Im Dritten Reich wurden aus den von Deutschland überfallenen und besetzten Ländern sowie aus Konzentrationslagern, Kriegsgefangenenlagern und Haftanstalten schätzungsweise mehr als 10 Millionen Menschen als Arbeitssklaven eingesetzt. Ich benutze das Wort Sklaven bewusst, weil es sich bei dem überwiegenden Teil um Menschen handelte, die gegen ihren Willen zur Arbeit gezwungen wurden. Nicht alle Zwangsarbeiter wurden wie Sklaven behandelt. Wir wissen aber, dass die meisten von ihnen unter schlimmen Bedingungen in Industrieunternehmen, in Städten und Kommunen oder bei Landwirten gearbeitet haben.

Mit dem von der Bundesregierung und der Wirtschaft gegründeten Stiftungsfonds ist es jetzt - über 55 Jahre nach Kriegsende - die allerletzte Möglichkeit, durch die finanzielle Entschädigung dieser Opfer des NSUnrechtregimes jedenfalls ein Minimum an Wiedergutmachung zu erreichen.

In Schleswig-Holstein wurden überproportional viele Zwangsarbeiter beschäftigt. Das hat die Studie des Instituts für Zeit- und Regionalgeschichte eindrucksvoll bestätigt. Das Gutachten wurde vom Land in Auftrag gegeben, vom Land gefördert und in knapp einem halben Jahr fertig gestellt. Es sieht sich selbst als Bestandsaufnahme und macht keinen Hehl daraus, dass es nicht nur „ein Novum in seinem Ergebnis, zugleich aber auch in seinem Zustandekommen“ ist.

Was mich fasziniert und wofür ich den Autoren auch danken möchte, ist die Tatsache, dass es ihnen mit dieser Studie gelungen ist, der Entschädigungsdebatte neue Impulse zu geben. Es ist ihnen gelungen, diese Debatte anhand ihrer Untersuchungen aus dem wissenschaftlichen Raum herauszuholen. Dies geschah zum Beispiel dadurch, dass sie die Ergebnisse ihrer Arbeit in den Zeitungen eines bekannten Zeitungsverlags veröffentlichten.

(Beifall bei SSW, SPD und BÜNDNIS 90/DIE GRÜNEN)

Wir wissen also nun, dass es in Schleswig-Holstein in den Jahren der nationalsozialistischen Diktatur mindestens 250.000 Fremdarbeiter, Kriegsgefangene und KZ-Häftlinge gab, die als Zwangsarbeiter bezeichnet werden können. Der größte Teil kam aus der Sowjetunion und aus Polen. Aber auch Menschen aus Dänemark, Frankreich, Belgien und Holland wurden gegen

ihren Willen zur Zwangsarbeit in Schleswig-Holstein gezwungen.
════════════════
* _Aufgaben_:
1: Zähle alle Länder auf, aus denen laut dem Text über die Zwangsarbeit Menschen zur Zwangsarbeit nach Schleswig-Holstein gebracht wurden.
2: Schreib den Text über die Zwangsarbeit weiter, und zwar ab seinem letzten Satz.

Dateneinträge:
════════════════
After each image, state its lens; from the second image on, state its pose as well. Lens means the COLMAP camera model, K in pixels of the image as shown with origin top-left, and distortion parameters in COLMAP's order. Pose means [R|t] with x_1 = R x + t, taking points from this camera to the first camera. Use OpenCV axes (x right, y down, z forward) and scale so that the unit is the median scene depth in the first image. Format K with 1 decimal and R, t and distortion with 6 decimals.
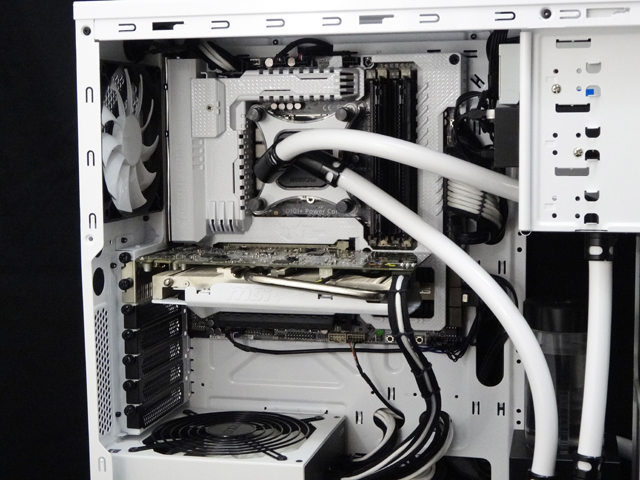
lens RADIAL K [[1107.9, 0, 320.0], [0, 1107.9, 240.0], [0, 0, 1]] dist [-0.055082, 0.017972]
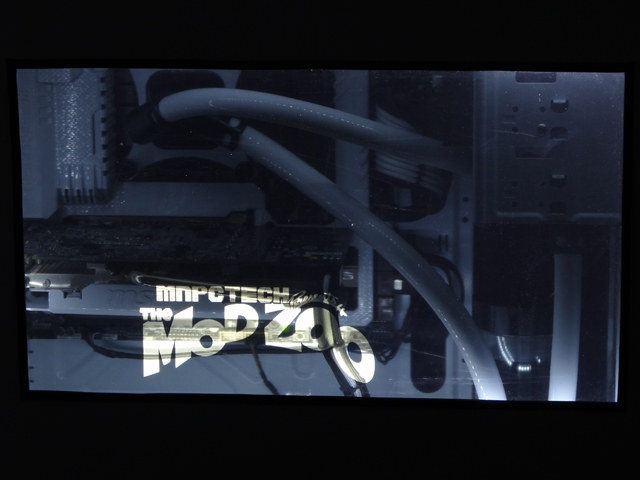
lens RADIAL K [[2107.0, 0, 320.0], [0, 2107.0, 240.0], [0, 0, 1]] dist [0.005803, -2.993380]
pose [[0.990043, -0.028131, 0.137926, -0.126674], [0.012878, 0.993820, 0.110256, -0.142686], [-0.140175, -0.107382, 0.984287, -0.452349]]
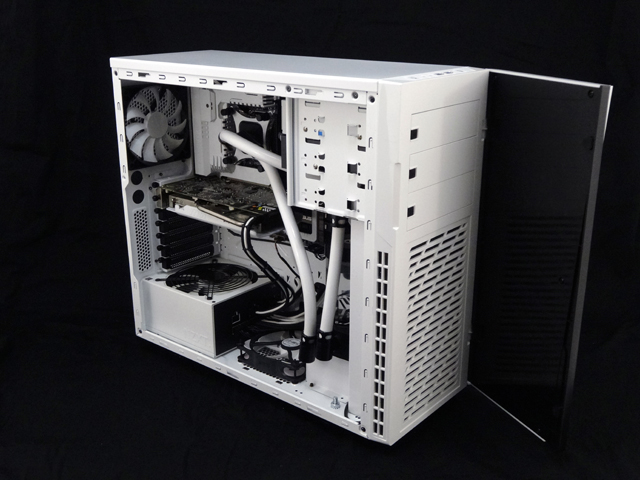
lens RADIAL K [[744.2, 0, 320.0], [0, 744.2, 240.0], [0, 0, 1]] dist [0.006223, 0.013185]
pose [[0.898001, 0.144151, -0.415710, 0.613549], [-0.051618, 0.972800, 0.225824, -0.191250], [0.436955, -0.181332, 0.881016, -0.047939]]
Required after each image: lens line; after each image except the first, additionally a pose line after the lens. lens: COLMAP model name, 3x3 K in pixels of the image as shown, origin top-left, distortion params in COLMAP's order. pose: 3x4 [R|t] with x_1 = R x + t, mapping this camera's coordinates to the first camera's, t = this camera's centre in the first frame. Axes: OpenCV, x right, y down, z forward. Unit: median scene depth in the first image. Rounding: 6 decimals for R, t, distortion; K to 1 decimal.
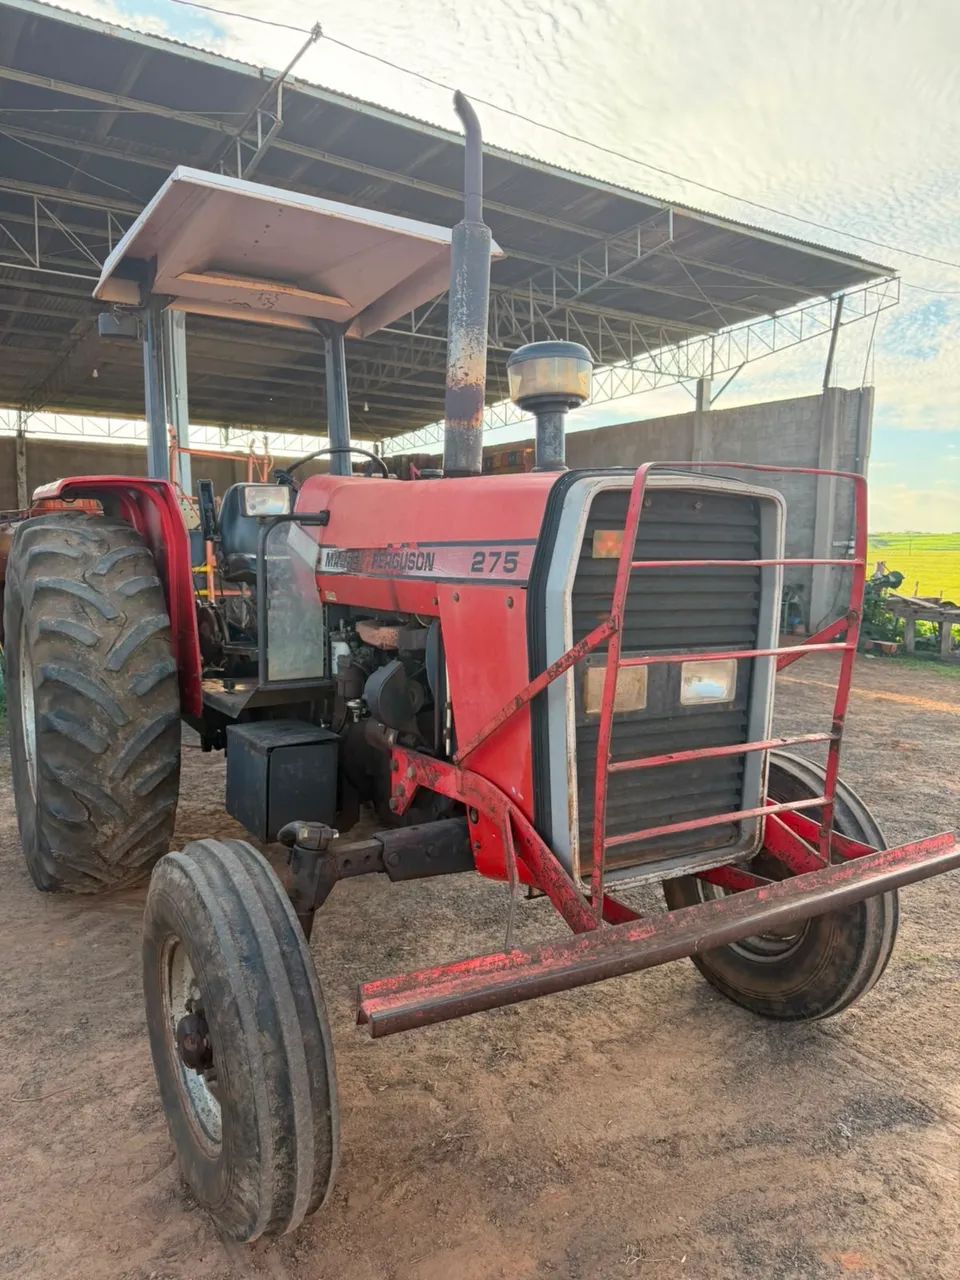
════════════════
* _Antworten_:
1: Sowjetunion, Polen, Dänemark, Frankreich, Belgien, Holland

2:
Der Antrag von SPD und BÜNDNIS 90/DIE GRÜNEN befasst sich mit den Konsequenzen, die aus den Erkenntnissen des IZRG-Gutachtens zu ziehen sind. Mit am wichtigsten ist für uns die Situation des Entschädigungsfonds. Es ist nach wie vor ein Skandal, dass die Wirtschaft ihre Verpflichtung zur Einzahlung in diesen Fonds immer noch nicht erfüllt hat, während gleichzeitig immer mehr der überlebenden Zwangsarbeiter sterben.

(Beifall bei SSW, SPD und BÜNDNIS 90/DIE GRÜNEN)

Ganz aktuell befinden wir uns in der grotesken Situation, dass die Unternehmen erst einbezahlen wollen, wenn eine Rechtsgarantie der amerikanischen Behörden vorliegt, während diese Rechtsgarantie davon abhängt, ob die Einzahlungen endlich eingehen. Auch in Schleswig-Holstein ist die Beteiligung der betroffenen Unternehmen an dem Stiftungsfonds immer noch schleppend.

Dagegen ist es positiv, dass es eine ganze Reihe von Kommunen und Städten gibt, die sich moralisch und praktisch dazu verpflichtet haben, sich an diesem Fonds zu beteiligen. Auch wenn es heute sicherlich schwer ist, in der Landwirtschaft Nachfolgebetriebe zu finden, die Zwangsarbeiter beschäftigt hatten, wäre es wünschenswert, dass sich - über die Beteiligung der landwirtschaftlichen Rentenkassen hinaus - zumindest die landwirtschaftlichen Organisationen symbolisch an dem Stiftungsfonds beteiligen.

Wir begrüßen, dass der Landtag mit diesem Antrag Firmen und landwirtschaftliche Betriebe auffordert, sich dem Stiftungsfonds anzuschließen. Das steht uns gut zu Gesicht. Wie Sie alle wissen, wollte der SSW dies schon vor rund einem halben Jahr herbeiführen.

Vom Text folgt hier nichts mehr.